4. The world isn’t ending. Although I’d do it all over again if I had to without an ounce of regret, I sometimes felt as if I was missing out on life. I thought life was passing me by but in reality, I couldn’t have been living life more to the fullest. Sure, this meant that my friends could go out and enjoy themselves more often than I could. There were many events and career opportunities that slipped by, jobs lost and relationships damaged. But that’s only because I didn’t see that it was my job, my duty and my honor to be a caregiver. Our society doesn’t always see caregiving as a natural life obligation. You certainly wouldn’t tell a parent that they’re missing out on life, because parenthood is life. So is caregiving. Caregivers don’t need pity. They need support and understanding. If you’re caregiving, own it and be proud, knowing that it’s just a phase in life.
5. It’s all in the details. I could repeat so many clichés about living life with a positive attitude: “when life hands you lemons, make lemonade.” But it’s true. When I was caregiving, I took time for self-care in the minutest details that most of us take for granted. I relished little moments in my day like putting on a favorite scented lotion before bed, watching I Love Lucy reruns with a bowl of popcorn, buying flowers to brighten up the home every week, wearing a nice sundress at home instead of drab sweatpants and t-shirts. Long conversations with friends on the phone were a treat. Caregiving is overwhelming but don’t let it literally overwhelm you. More often than not, I’d slack on self-care. “What’s one more thing going to help?” But believe me, all these tiny gestures add up throughout the day. If you’re caregiving, think of all the little ways you can add joy to your life, as in another motivational saying: “Happy people aren’t those who have everything, but those who are happy with everything they have.”
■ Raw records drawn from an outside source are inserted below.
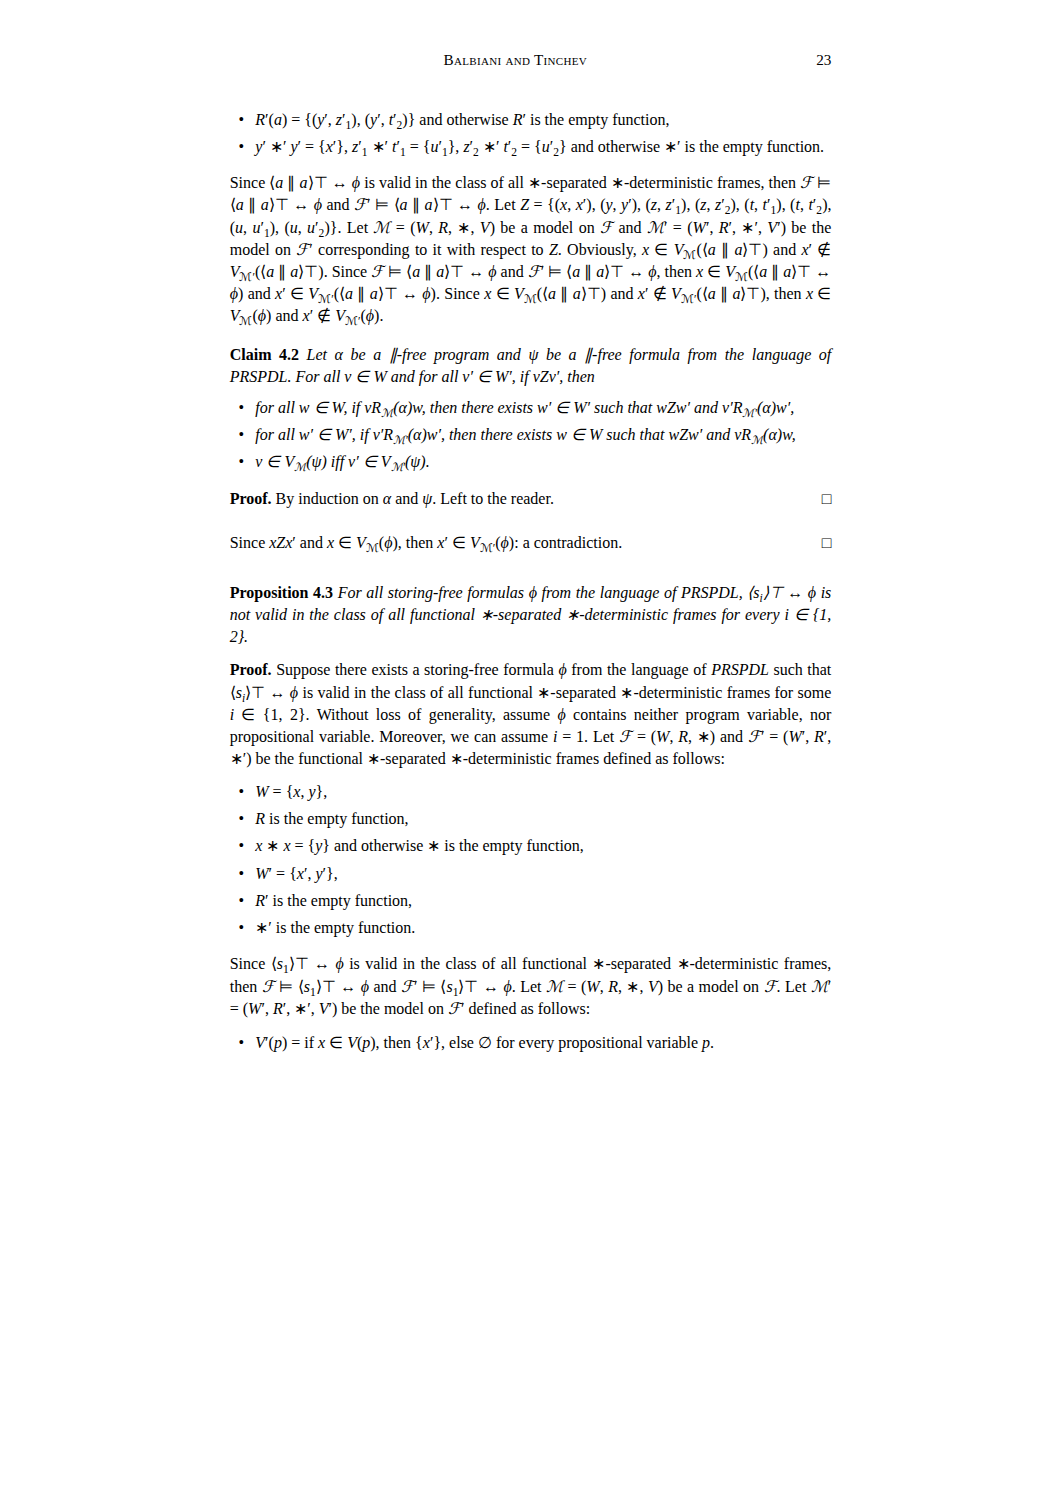Balbiani and Tinchev
23
R′(a) = {(y′, z′1), (y′, t′2)} and otherwise R′ is the empty function,
y′ ∗′ y′ = {x′}, z′1 ∗′ t′1 = {u′1}, z′2 ∗′ t′2 = {u′2} and otherwise ∗′ is the empty function.
Since ⟨a ∥ a⟩⊤ ↔ ϕ is valid in the class of all ∗-separated ∗-deterministic frames, then ℱ ⊨ ⟨a ∥ a⟩⊤ ↔ ϕ and ℱ′ ⊨ ⟨a ∥ a⟩⊤ ↔ ϕ. Let Z = {(x, x′), (y, y′), (z, z′1), (z, z′2), (t, t′1), (t, t′2), (u, u′1), (u, u′2)}. Let ℳ = (W, R, ∗, V) be a model on ℱ and ℳ′ = (W′, R′, ∗′, V′) be the model on ℱ′ corresponding to it with respect to Z. Obviously, x ∈ Vℳ(⟨a ∥ a⟩⊤) and x′ ∉ Vℳ′(⟨a ∥ a⟩⊤). Since ℱ ⊨ ⟨a ∥ a⟩⊤ ↔ ϕ and ℱ′ ⊨ ⟨a ∥ a⟩⊤ ↔ ϕ, then x ∈ Vℳ(⟨a ∥ a⟩⊤ ↔ ϕ) and x′ ∈ Vℳ′(⟨a ∥ a⟩⊤ ↔ ϕ). Since x ∈ Vℳ(⟨a ∥ a⟩⊤) and x′ ∉ Vℳ′(⟨a ∥ a⟩⊤), then x ∈ Vℳ(ϕ) and x′ ∉ Vℳ′(ϕ).
Claim 4.2 Let α be a ∥-free program and ψ be a ∥-free formula from the language of PRSPDL. For all v ∈ W and for all v′ ∈ W′, if vZv′, then
for all w ∈ W, if vRℳ(α)w, then there exists w′ ∈ W′ such that wZw′ and v′Rℳ′(α)w′,
for all w′ ∈ W′, if v′Rℳ′(α)w′, then there exists w ∈ W such that wZw′ and vRℳ(α)w,
v ∈ Vℳ(ψ) iff v′ ∈ Vℳ′(ψ).
Proof. By induction on α and ψ. Left to the reader. □
Since xZx′ and x ∈ Vℳ(ϕ), then x′ ∈ Vℳ′(ϕ): a contradiction. □
Proposition 4.3 For all storing-free formulas ϕ from the language of PRSPDL, ⟨si⟩⊤ ↔ ϕ is not valid in the class of all functional ∗-separated ∗-deterministic frames for every i ∈ {1, 2}.
Proof. Suppose there exists a storing-free formula ϕ from the language of PRSPDL such that ⟨si⟩⊤ ↔ ϕ is valid in the class of all functional ∗-separated ∗-deterministic frames for some i ∈ {1, 2}. Without loss of generality, assume ϕ contains neither program variable, nor propositional variable. Moreover, we can assume i = 1. Let ℱ = (W, R, ∗) and ℱ′ = (W′, R′, ∗′) be the functional ∗-separated ∗-deterministic frames defined as follows:
W = {x, y},
R is the empty function,
x ∗ x = {y} and otherwise ∗ is the empty function,
W′ = {x′, y′},
R′ is the empty function,
∗′ is the empty function.
Since ⟨s1⟩⊤ ↔ ϕ is valid in the class of all functional ∗-separated ∗-deterministic frames, then ℱ ⊨ ⟨s1⟩⊤ ↔ ϕ and ℱ′ ⊨ ⟨s1⟩⊤ ↔ ϕ. Let ℳ = (W, R, ∗, V) be a model on ℱ. Let ℳ′ = (W′, R′, ∗′, V′) be the model on ℱ′ defined as follows:
V′(p) = if x ∈ V(p), then {x′}, else ∅ for every propositional variable p.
6. Caregiving is spring-cleaning time. By putting the hold button on my personal and career life, I had a chance to focus on other aspects of my life that needed work. One of them was seriously evaluating all the toxic relationships in my life and moving forward. Think of caregiving time as a gift to work on any aspect of your life that may need to evolve. So, you see, my life really never was “on hold,” it only felt that way. My only duty was caregiving and so, in fact, I had the opportunity to reflect on who and what was actually in my best interest and in the service of a life filled with love and peace, not anger and resentment. Yes, while emotions run high during caregiving, it’s possible to see that as a blessing and a huge benefit.
As I ring in the new year, I feel stronger in spirit and happier than ever. I encourage anyone who is caregiving to adopt a positive outlook on their important role in life. I often shrugged off positive thinking with an “easier said than done” attitude. As I’m coming out of caregiving, life has changed for better to “there’s no challenge I can’t face” attitude. Caregiving makes you stronger and give you the opportunity to be the kindest and most compassionate person you could be. In the end, it’s all about the love you share and that’s all that really matters.
— Maria de los Angeles is an award-winning writer based in Miami who became a caregiver to her parents in 2008. Since then, she has been a passionate advocate for eldercare and caregiver issues.